"If we could only hire more police." "We need more jails, and harsher sentences."
Are often the solutions recommended by the majority. And in heeding these superficial solutions, our nation has the highest rates of incarceration in the developed world.
In the meantime, with the lion's share of their budget dedicated to enforcement, neighborhoods like Belle Haven continue to be little war zones. For fiscal year 2012-2013, Menlo Park allocated 38% of its budget on police; double the 18% spent on community services. And by the latest wave of shootings, we still have to see some tangible progress.
No child is born into the world with a plan to become a gang member or intending to waste his life in any other way; whether it be by dropping out of school, being unable to hold a job, becoming addicted to alcohol and/or drugs, or committing crimes.
The seeds of social dysfunction are sown early in a child's life. And just as science points out the reasons, that same science tells us what helps a child grow up to be a healthy adolescent and a functional, productive adult.
As naïve as I might sound, I am fully aware of how far our society is from approaching the reduction of crime with solutions that don't involve more spending on the never reachable goal of enough enforcement, and the always increasing rates of incarceration.

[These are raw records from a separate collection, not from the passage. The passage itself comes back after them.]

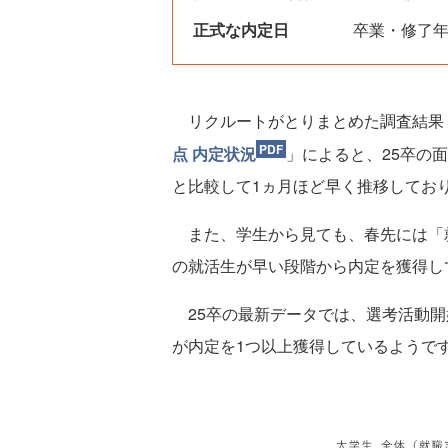
正式な内定日
卒業・修了年
リクルートがとりまとめた調査結果
点 内定状況
」によると、25卒の
と比較して1ヵ月ほど早く推移してお
また、学生から見ても、春先には「
の就活生が早い段階から内定を獲得し
25卒の最新データでは、選考活動開
が内定を1つ以上獲得しているようで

I have gotten used to people looking at me as if I just landed from another planet when I talk about the need to invest more in families with babies and infants, if we are going to stop the madness.
The type of solutions I advocate for sound too farfetched in a political environment where people demand instant cures for old ailments, and where politicians promise more jails and longer sentences. Even as a new crop of transgressors is sure to replace those killed on our streets, and the ones put away forever in our prisons.